Viewpoint with Phil Morgan
Housing Regulation: Dead and Loving it?
The resident involvement specialist and industry commentator on the future of housing regulation
I remember those classic Hammer Dracula movies: Christopher Lee showing his fangs, Peter Cushing eventually tracking him down and ensuring the climax would be a stake through the heart, making sure that Dracula was no more with his ashes blown to the four corners of the globe. Until the next movie, when some witless sap would find themselves upside down dripping fresh blood onto those same ashes whence Dracula would, yet again, rise from the grave.
Over the past few months Grant Shapps has enjoyed playing the role of Van Helsing, hammering in that stake into the Tenant Services Authority. With each blow he mutters “the TSA is toast”, “pink camper van” and finally “one less quango”. He leans back replete in the knowledge that his mission has been successful. Or has it? Is housing regulation rising from the grave – and if so who’s providing the fresh blood for its reincarnation?

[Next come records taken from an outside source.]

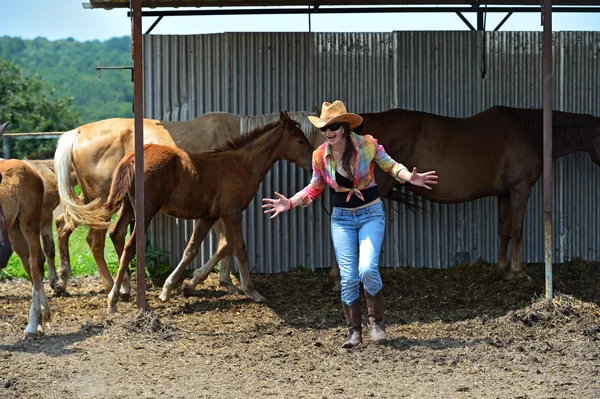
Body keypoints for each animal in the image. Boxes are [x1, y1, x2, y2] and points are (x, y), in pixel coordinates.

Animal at [0, 158, 50, 340]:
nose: (4, 251)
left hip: (29, 225)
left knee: (36, 264)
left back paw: (32, 326)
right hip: (15, 232)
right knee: (30, 265)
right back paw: (42, 320)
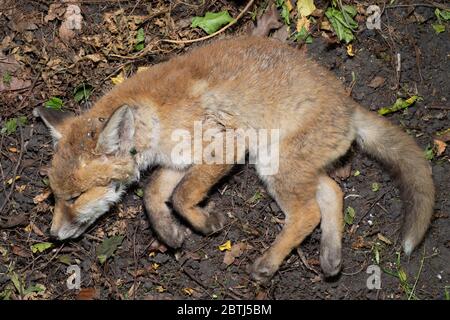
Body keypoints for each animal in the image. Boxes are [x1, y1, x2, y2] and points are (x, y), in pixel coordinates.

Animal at [33, 36, 434, 284]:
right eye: (55, 198)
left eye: (75, 198)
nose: (52, 235)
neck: (153, 117)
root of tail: (350, 105)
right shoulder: (178, 160)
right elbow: (153, 195)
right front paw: (169, 233)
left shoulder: (228, 144)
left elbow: (182, 196)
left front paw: (206, 223)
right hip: (287, 166)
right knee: (332, 192)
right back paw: (331, 256)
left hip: (272, 162)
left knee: (308, 213)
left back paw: (268, 264)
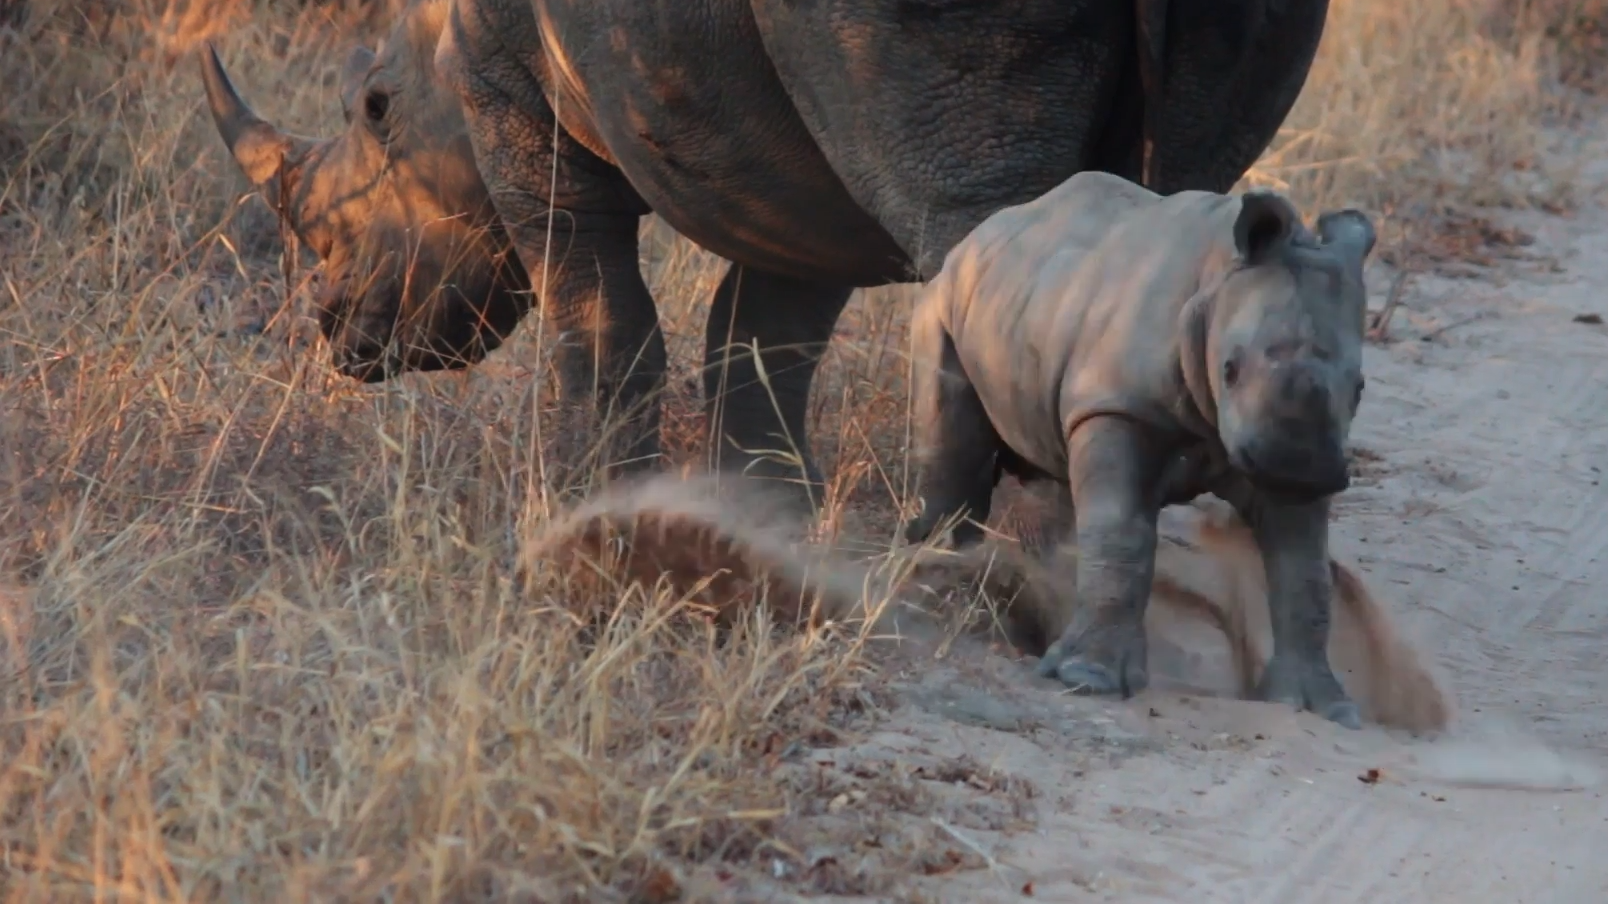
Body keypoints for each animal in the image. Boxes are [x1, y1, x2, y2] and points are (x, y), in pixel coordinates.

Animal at [200, 0, 1332, 498]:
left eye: (374, 110)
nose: (339, 337)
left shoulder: (509, 97)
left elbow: (596, 314)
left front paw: (584, 500)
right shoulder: (792, 170)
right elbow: (762, 334)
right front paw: (759, 507)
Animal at [901, 170, 1377, 727]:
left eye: (1360, 388)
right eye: (1230, 369)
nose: (1295, 467)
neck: (1215, 281)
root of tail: (983, 231)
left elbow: (1304, 572)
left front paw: (1322, 707)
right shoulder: (1116, 405)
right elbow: (1122, 531)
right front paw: (1088, 678)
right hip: (945, 297)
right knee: (953, 428)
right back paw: (942, 566)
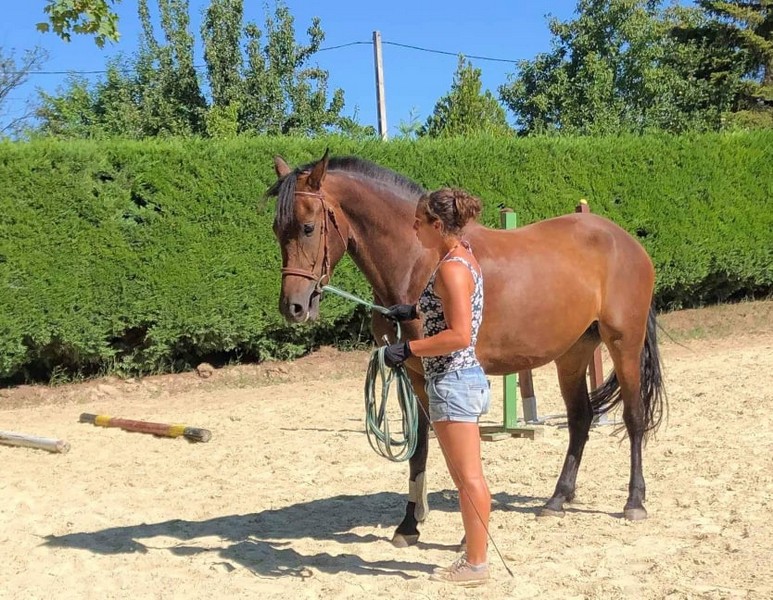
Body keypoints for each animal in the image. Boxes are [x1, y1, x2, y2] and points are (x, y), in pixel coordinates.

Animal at [267, 150, 665, 547]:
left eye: (307, 227)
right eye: (275, 229)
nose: (293, 307)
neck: (420, 261)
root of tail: (625, 240)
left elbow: (460, 452)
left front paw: (466, 535)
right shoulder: (413, 375)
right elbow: (421, 449)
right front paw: (409, 525)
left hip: (623, 344)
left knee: (633, 416)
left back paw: (634, 502)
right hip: (573, 353)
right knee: (580, 418)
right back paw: (557, 499)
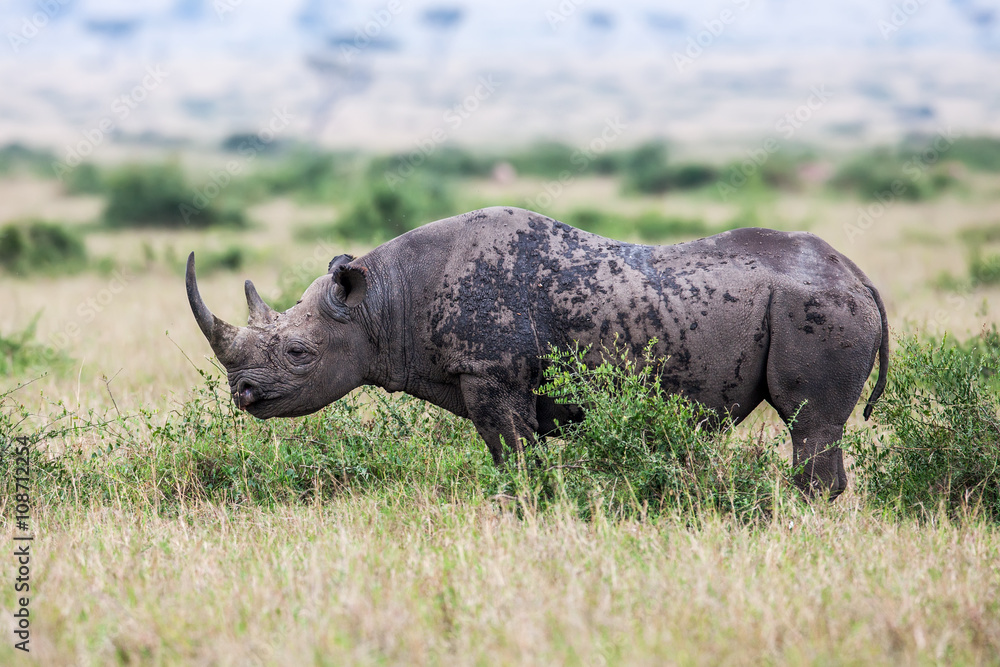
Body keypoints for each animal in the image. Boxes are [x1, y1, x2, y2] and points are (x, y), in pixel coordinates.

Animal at [186, 206, 888, 497]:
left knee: (810, 424)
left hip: (817, 306)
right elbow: (513, 456)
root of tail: (858, 275)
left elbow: (515, 459)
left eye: (299, 352)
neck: (381, 301)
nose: (243, 394)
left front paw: (523, 510)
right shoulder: (488, 380)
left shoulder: (491, 377)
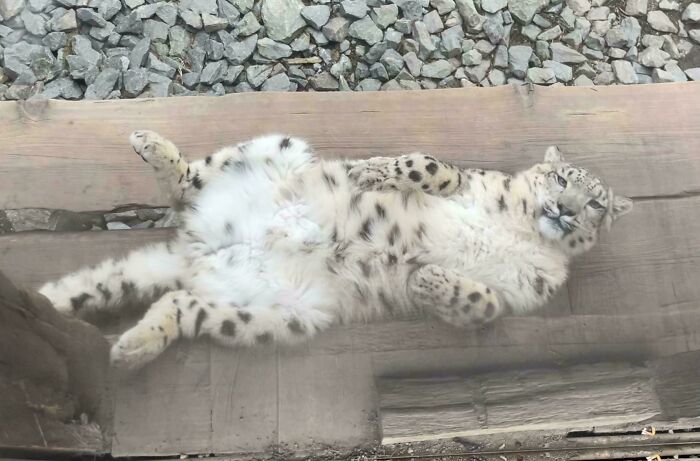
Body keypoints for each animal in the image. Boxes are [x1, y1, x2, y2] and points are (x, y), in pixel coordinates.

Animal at [38, 131, 633, 370]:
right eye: (561, 178)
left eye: (595, 204)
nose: (566, 209)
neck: (519, 229)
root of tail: (199, 249)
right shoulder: (469, 179)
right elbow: (434, 166)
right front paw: (371, 173)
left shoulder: (517, 298)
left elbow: (481, 303)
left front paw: (425, 279)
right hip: (275, 148)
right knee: (185, 183)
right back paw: (151, 145)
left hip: (281, 317)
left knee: (178, 304)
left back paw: (131, 348)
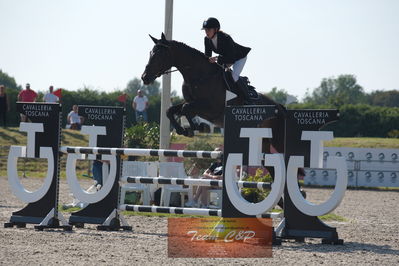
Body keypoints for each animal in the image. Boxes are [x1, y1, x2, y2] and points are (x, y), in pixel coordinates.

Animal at [142, 34, 286, 156]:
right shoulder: (192, 102)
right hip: (263, 140)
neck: (199, 76)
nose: (144, 77)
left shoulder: (212, 108)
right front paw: (184, 130)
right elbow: (171, 110)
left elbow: (185, 109)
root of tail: (279, 106)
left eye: (160, 55)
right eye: (150, 53)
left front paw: (198, 127)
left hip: (277, 139)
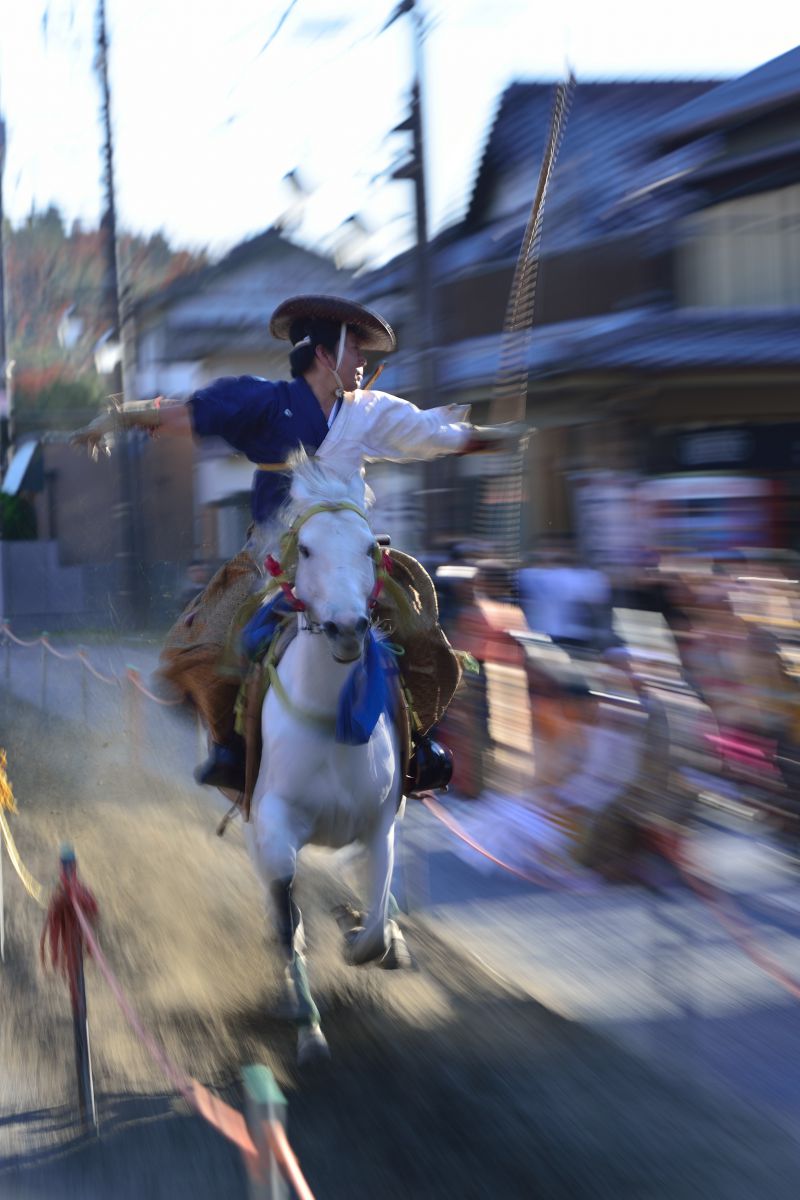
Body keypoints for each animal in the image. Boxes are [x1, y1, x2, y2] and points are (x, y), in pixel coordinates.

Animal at [245, 453, 410, 1065]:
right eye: (309, 549)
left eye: (369, 548)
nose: (346, 627)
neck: (331, 721)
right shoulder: (274, 826)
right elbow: (287, 917)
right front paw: (308, 1027)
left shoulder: (381, 823)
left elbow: (375, 926)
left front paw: (367, 935)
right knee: (282, 914)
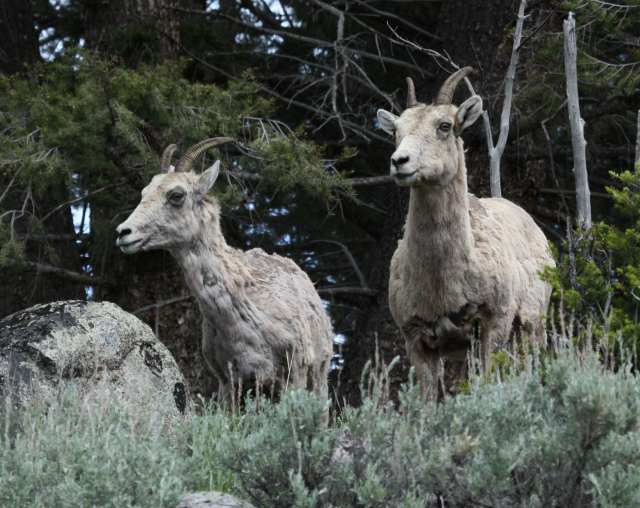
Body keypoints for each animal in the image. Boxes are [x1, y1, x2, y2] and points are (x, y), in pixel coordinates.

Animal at [116, 138, 334, 402]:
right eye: (144, 192)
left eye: (177, 194)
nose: (124, 233)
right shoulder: (228, 381)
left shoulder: (295, 374)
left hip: (319, 378)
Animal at [376, 68, 555, 398]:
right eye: (396, 130)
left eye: (445, 126)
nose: (399, 162)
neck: (444, 285)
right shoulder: (416, 339)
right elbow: (428, 399)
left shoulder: (494, 323)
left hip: (532, 326)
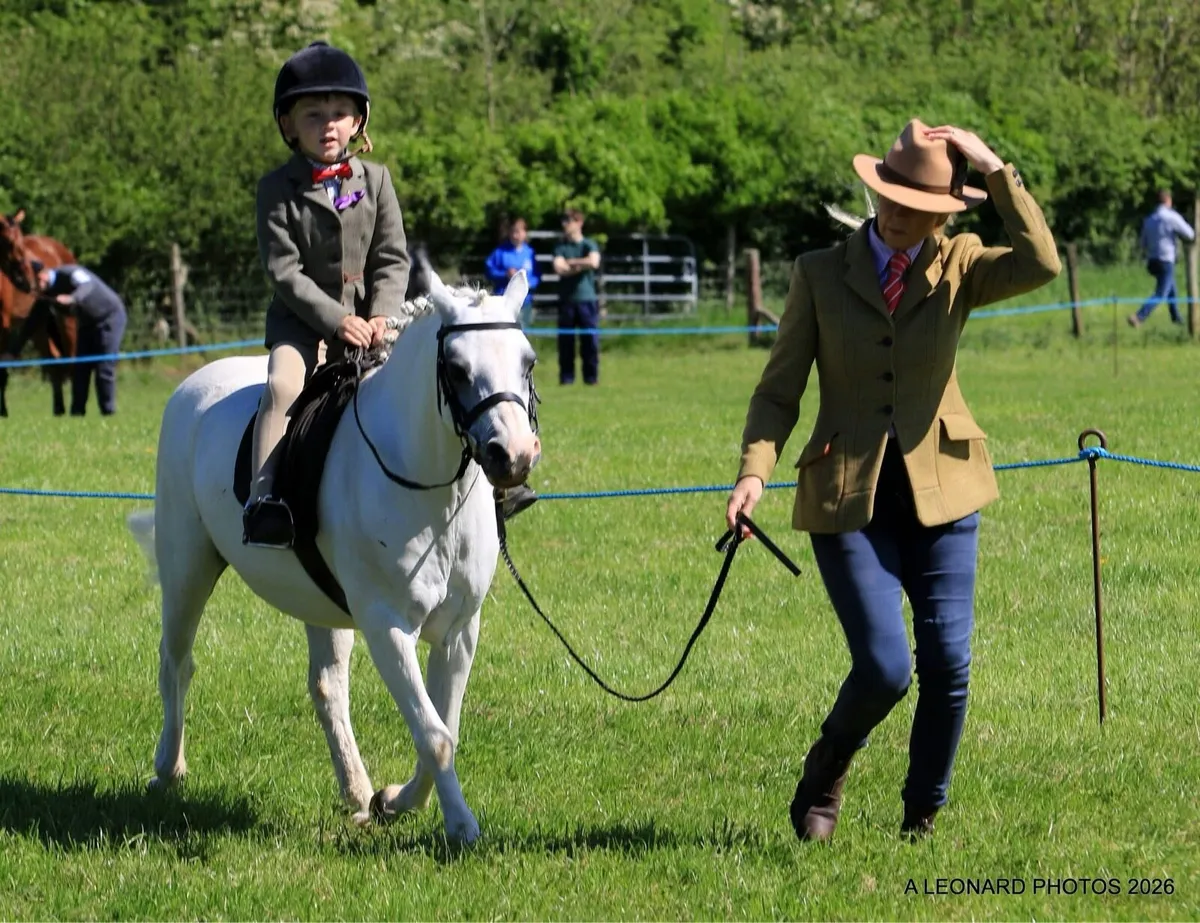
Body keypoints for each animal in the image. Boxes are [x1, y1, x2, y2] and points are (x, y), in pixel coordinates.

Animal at [0, 210, 78, 416]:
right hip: (38, 328)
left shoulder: (3, 326)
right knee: (53, 361)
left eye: (20, 240)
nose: (28, 279)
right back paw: (59, 410)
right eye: (7, 241)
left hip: (66, 318)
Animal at [126, 270, 540, 844]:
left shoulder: (460, 630)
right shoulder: (388, 626)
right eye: (457, 369)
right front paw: (459, 827)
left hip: (319, 604)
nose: (514, 456)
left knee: (328, 689)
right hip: (188, 566)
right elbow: (434, 734)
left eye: (528, 362)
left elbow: (444, 727)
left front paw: (391, 801)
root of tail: (195, 384)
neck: (430, 487)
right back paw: (168, 770)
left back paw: (357, 791)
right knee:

In my travels round to different housing organisations, tenants all express some concern about the demise of the TSA . There’s broad agreement that the regulatory framework was positive and that the TSA hadn’t really been given a chance to implement it successfully. Most prevalent is the view that the TSA is being taken over by the HCA, who in turn appear on conference agendas as authoritative speakers on housing regulation.
Yet the facts tell a somewhat different story. Firstly the TSA remains as now until 2012. It continues to regulate under the current regulatory framework. Although the constant hammering has left staff demoralised and unsure, they continue to carry out their roles diligently. In 2012 the TSA does indeed go into the body of the HCA and there will indeed be one less quango. Yet it does so as a totally independent statutory committee within the HCA, not answering for that role to any other part of the HCA. It continues its accountability to Parliament for its statutory duties. As now.
Likewise the basis on which it regulates remains the same. The rebadged housing regulator will regulate through a series of standards. For now this will remain the same standards as in the Regulatory Framework. Co-regulation, including the role of tenant scrutiny and local offers/standards, will continue and if anything will be deepened through changes to the Tenant Empowerment
Standard. A new, if incoherent, democratic filter will be introduced through further changes to that Standard. Likewise landlords will be compelled to sign up to a national mobility scheme.
Even now the TSA is consulting, somewhat bizarrely, on the announcements by Shapps and the HCA about affordable rents and flexible tenancies. Affordable rents will “only be allowed to landlords in HCA delivery schemes” and the housing regulator will need to sign these off to ensure financial viability. So whilst the TSA may eventually be dead, with a stake through its heart, housing regulation will indeed rise from its grave – regulating cross domain, through standards and implementing new Government policies. And its saviour – Grant Shapps!